Commenting on the president's speech, Dr. Aaron Ogundiwin, an associate professor of political science at Nigeria's Babcock University, told Sputnik Africa that Africa's colonial masters who plundered and continue to exploit the continent must stop thieving.
Ogundiwin specified that the continent "is still being exploited" by the UK, the US, France and other Western European powers. In this vein, the expert noted that the payment of reparations by colonial countries to African nations "will not solve the problem completely."
He was echoed by Koffi Kouakou, a senior lecturer at the University of Johannesburg's Centre for Africa-China Studies, who doubted that reparations would help African countries to keep pace with Western powers, arguing that "the times are not the same."
Kouakou told
Sputnik Africa that the West, "which traded on the blood and fear and suffering of other people, especially African," is not going to
pay reparations or even ask for forgiveness.

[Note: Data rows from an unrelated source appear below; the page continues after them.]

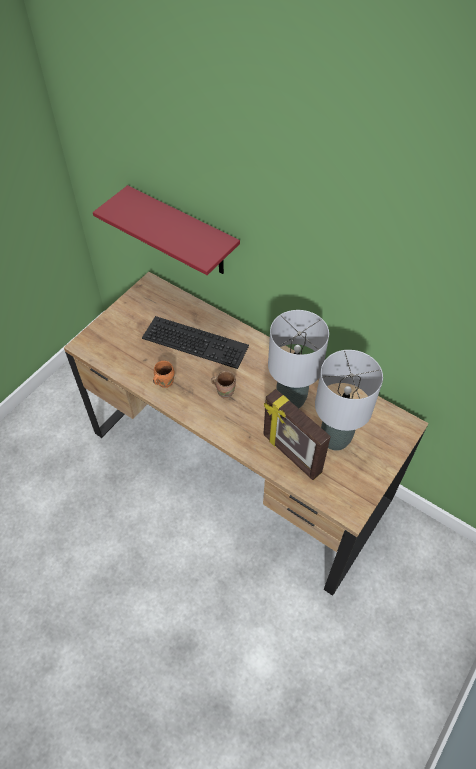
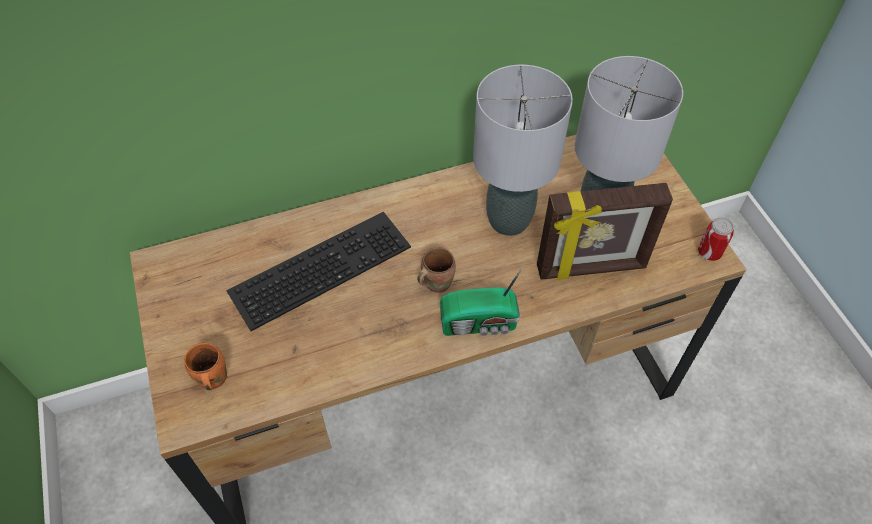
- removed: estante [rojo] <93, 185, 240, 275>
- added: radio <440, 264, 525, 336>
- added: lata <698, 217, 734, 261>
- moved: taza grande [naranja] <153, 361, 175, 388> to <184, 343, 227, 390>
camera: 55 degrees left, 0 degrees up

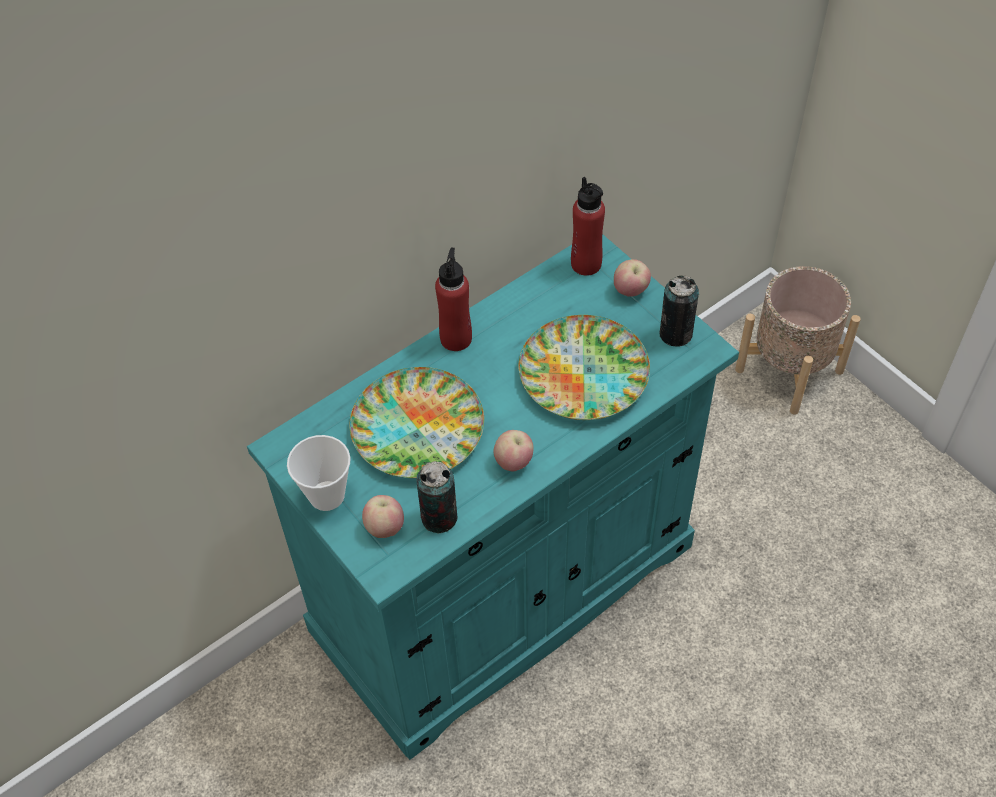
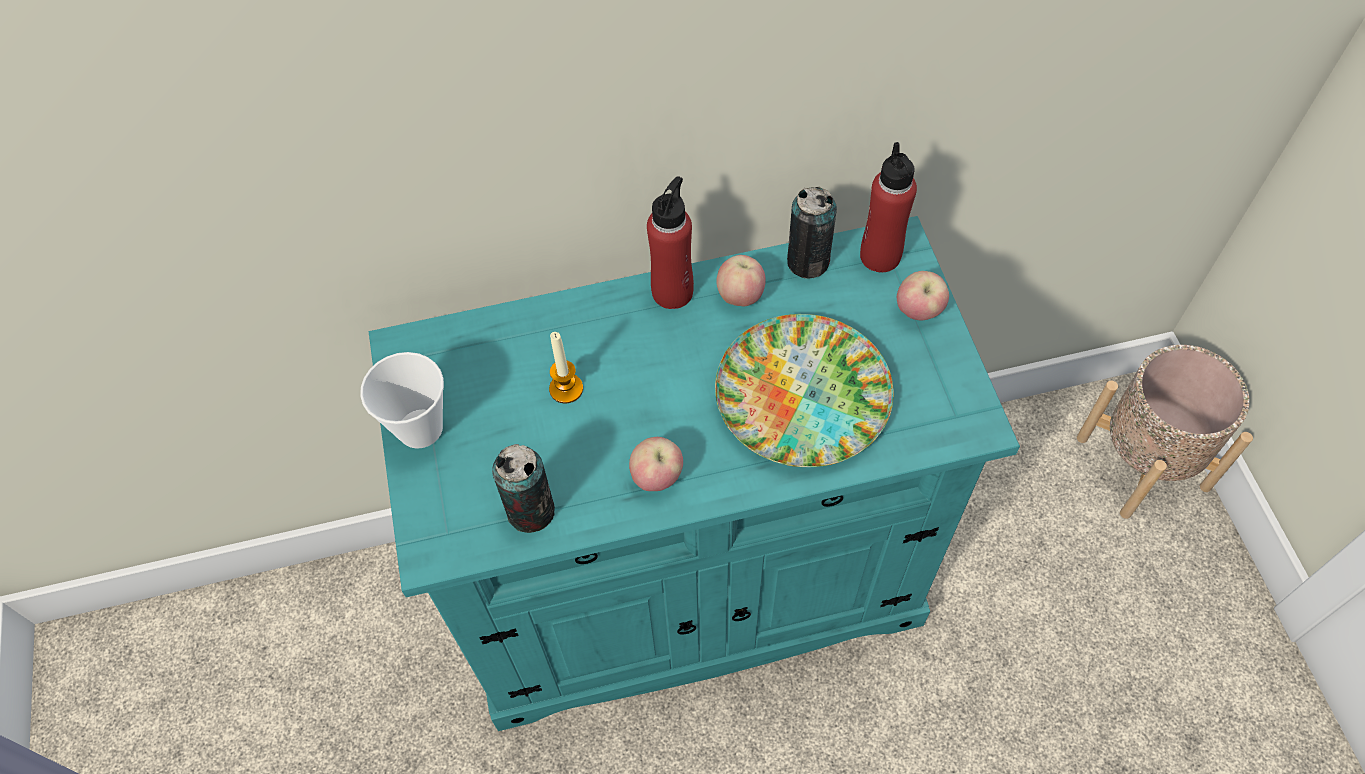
- moved: manzana <362, 495, 404, 538> to <717, 255, 766, 306>
- moved: lata <659, 275, 699, 347> to <787, 186, 837, 279>
- replaced: plato <349, 367, 484, 478> to vela <549, 332, 583, 404>
camera: 25 degrees right, 5 degrees up

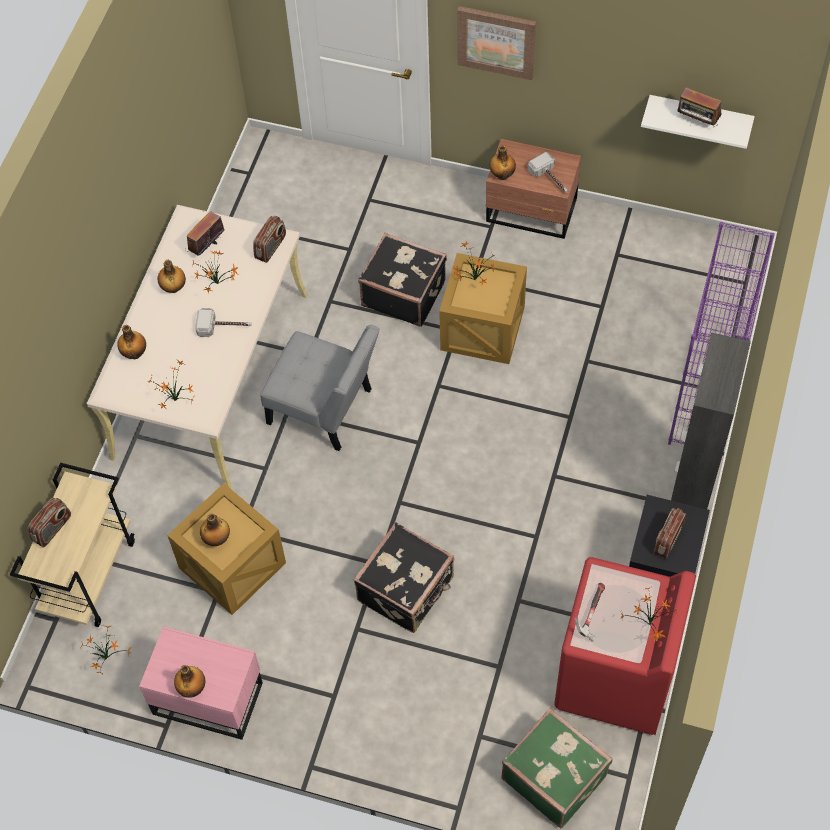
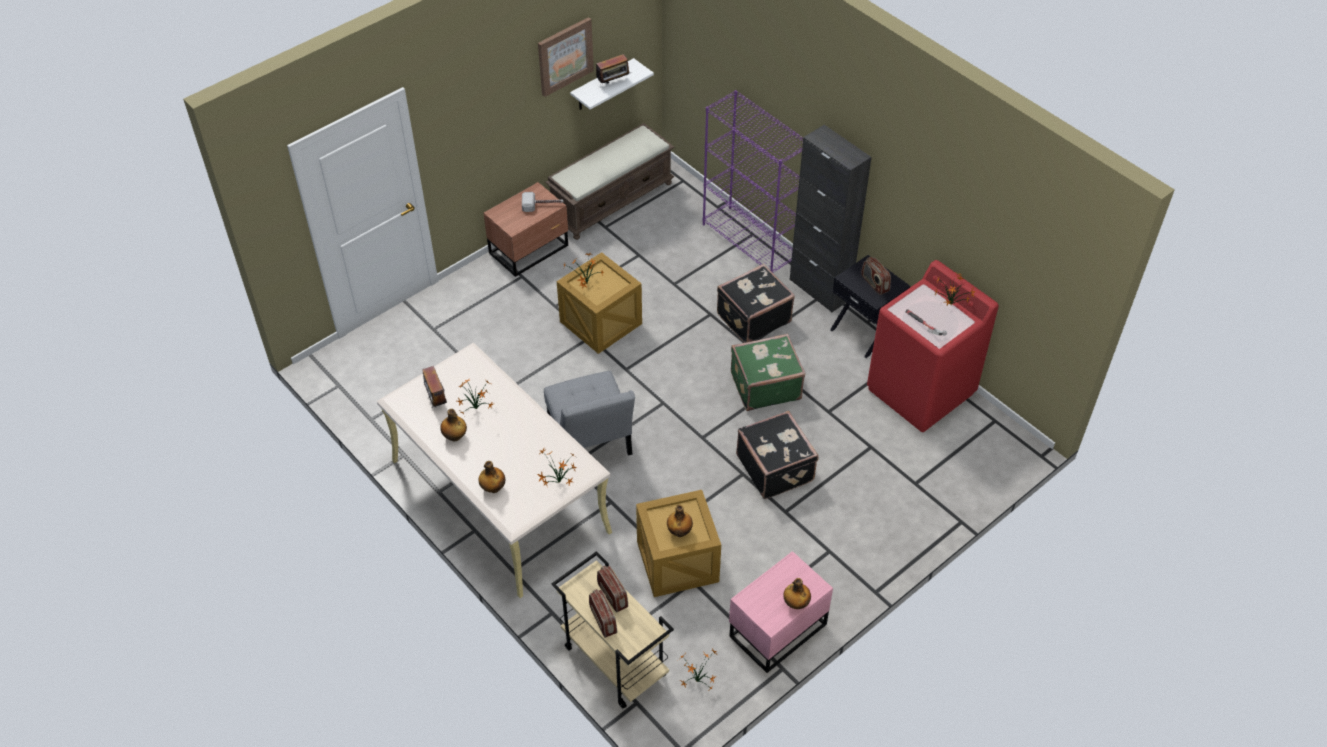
- removed: martillo <195, 308, 251, 337>
- removed: botella <489, 145, 516, 180>
- added: banco [marrón] <545, 123, 675, 240>
- moved: radio <253, 216, 286, 263> to <597, 566, 628, 613>
- moved: maleta [negro] <358, 233, 447, 327> to <717, 264, 795, 343>
- moved: cuadro <457, 6, 536, 80> to <538, 17, 594, 97>
- moved: maleta [verde] <501, 708, 613, 828> to <731, 334, 806, 411>
- turned: silla [gris] <260, 325, 380, 451> = <544, 371, 635, 456> 105 degrees clockwise
camera: 60 degrees left, 10 degrees down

"They're still in denial. They're still struggling to even think about thinking about forgiveness, let alone reparation. And even more important they are in a position of force today, as they have been for centuries. So they're not going to bother with it," the pundit remarked.
Given this, Africans should not "waste energy" seeking reparations, but rather they need to build themselves, following the example of China, which after a century of humiliation was able "to build their own and to bootstrap themselves so much so that today they're proud of being who they are."
Another expert, Dr. Ongama Mtimka, a senior researcher, political analyst, lecturer, and nonprofit organization executive based at the Nelson Mandela University, believes that Western reparations to Africa are necessary, but noted that African nations themselves have the resources to grow their economies.
Apart from the Ghanaian president, Angola's President
Joao Lourenco also made a speech to the General Assembly on Wednesday in which he pointed to the existence of an "invisible hand interested in destabilizing our continent,
only concerned with expanding its sphere of influence."
Lecturer Kouakou of the University of Johannesburg agreed with the Angolan president and explained that there is "an enormous amount of evidence" that certain forces are, as they have been for a century, "destabilizing the continent."
The researcher clarified that this
"hand" does not have a specific location, but "moves where it can have power: to England, to the US, to Europe in general."
Kouakou added that one of the goals of this unknown force may be to divide Africans.
Dr. Ogundiwin, commenting on the issue, noted that Moscow does not follow the same logic as this "hand."
Ogundiwin reasoned that among young people on the continent, especially in West Africa, Moscow is "well-received and well-accepted."
The 78th session of the UN General Assembly, which takes place between September 19 and 22, has given the floor to a number of African leaders, including the presidents of South Africa and Nigeria, who addressed the assembly with their vision of world problems from the perspective of the African continent.